Suspending the employee side of the payroll tax benefits highly paid workers the most while doing nothing for those who have lost their jobs or sources of income. Consider the following examples:
- An employee who has been laid off would get $0.
- A freelancer, contractor, or self-employed business owner who is unable to earn income because of the pandemic would get $0.
- An essential worker whose wages are at the federal minimum would get roughly $480 over the rest of the year, or $22 per week, assuming full-time work is available.
- A lawyer earning a $135,000 salary would get about $4,300 over the rest of the year, or $199 per week.
- Unless the benefit is somehow capped, a CEO making $1 million in compensation would get about $6,000—and potentially as much as $9,600.*
Coming out of the last recession, President Barack Obama and Congress agreed on a partial payroll tax holiday for 2011 and 2012. But even at the time, policymakers recognized that it would be a suboptimal policy, as it was the lowest common denominator of what Democrats and Republicans could agree on at the time.
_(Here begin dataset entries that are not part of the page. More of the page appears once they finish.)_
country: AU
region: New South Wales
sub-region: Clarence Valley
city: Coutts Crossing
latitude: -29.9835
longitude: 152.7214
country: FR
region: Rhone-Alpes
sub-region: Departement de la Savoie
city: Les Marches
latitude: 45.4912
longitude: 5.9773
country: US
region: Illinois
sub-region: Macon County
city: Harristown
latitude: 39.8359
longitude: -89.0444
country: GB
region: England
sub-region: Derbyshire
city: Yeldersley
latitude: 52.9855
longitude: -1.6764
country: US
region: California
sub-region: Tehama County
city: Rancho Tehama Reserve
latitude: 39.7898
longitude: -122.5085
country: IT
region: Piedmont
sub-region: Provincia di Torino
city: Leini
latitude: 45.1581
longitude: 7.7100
Subsequent research has confirmed that small tax cuts in paychecks are less effective in stimulating the economy than larger one-time payments.
Conclusion: Ineffective tax breaks could take dollars away from Americans who are hurting
Senate Majority Leader Mitch McConnell (R-KY) has said that the cost of the next coronavirus bill should not exceed $1 trillion. There is no reason for Congress to arbitrarily restrain the response to COVID-19 given the unprecedented scale of the crisis. Interest rates on Treasury debt remain historically low, signaling that markets are unconcerned with additional deficit spending. But to the extent that members of Congress are aiming to hold down the official price tag of the next round of COVID-19 relief legislation, every dollar that goes to corporate tax breaks or ineffective payroll tax cuts is a dollar that is not going to unemployed workers or preventing layoffs of teachers and other state and local workers.
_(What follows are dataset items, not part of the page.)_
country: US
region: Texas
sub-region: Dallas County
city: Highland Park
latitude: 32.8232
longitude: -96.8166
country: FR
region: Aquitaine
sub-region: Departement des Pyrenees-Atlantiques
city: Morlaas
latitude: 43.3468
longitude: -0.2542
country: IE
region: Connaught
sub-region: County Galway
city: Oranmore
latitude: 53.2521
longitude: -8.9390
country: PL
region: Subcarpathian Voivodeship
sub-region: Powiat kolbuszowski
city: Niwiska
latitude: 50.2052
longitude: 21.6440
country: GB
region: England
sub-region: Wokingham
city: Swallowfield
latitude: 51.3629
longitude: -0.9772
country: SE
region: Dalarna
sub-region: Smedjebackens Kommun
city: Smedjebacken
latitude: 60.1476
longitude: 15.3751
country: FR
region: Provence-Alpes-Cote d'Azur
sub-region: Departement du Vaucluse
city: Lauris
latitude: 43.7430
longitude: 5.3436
Before the pandemic, about two-thirds of families lacked even six weeks of take-home pay set aside for a rainy day. If Congress fails to enact further support for the unemployed and low-income families, a large number of families will not be able to cover their expenses. Furthermore, as state and local governments stare down deadlines for meeting strict budget requirements, families and their children will suffer even more. State and local spending on education, for example, is already on the chopping block, along with public sanitation and other vital functions. And more families are likely to lose their incomes due to state and local government job layoffs.
In its next COVID-19 response, Congress should reject tax cuts that are ill-suited to America’s current challenges. Instead, it should focus on directly helping the families, small businesses, and state and local communities that are in need of immediate relief.
Seth Hanlon is a senior fellow at the Center for American Progress. Alexandra Thornton is the senior director of Tax Policy for Economic Policy at the Center.
*Authors’ note: These examples assume that the 7.65 percent payroll tax—including both the 6.2 percent Social Security component and the 1.45 percent Medicare component—is suspended for the final five months of 2020. They also assume that very high earners, such as CEOs, who have already exceeded the $137,750 wage maximum for the Social Security tax only receive the benefit of the Medicare tax suspension; if they also receive a Social Security payroll tax cut pro rata for five months, they would receive an additional $3,559.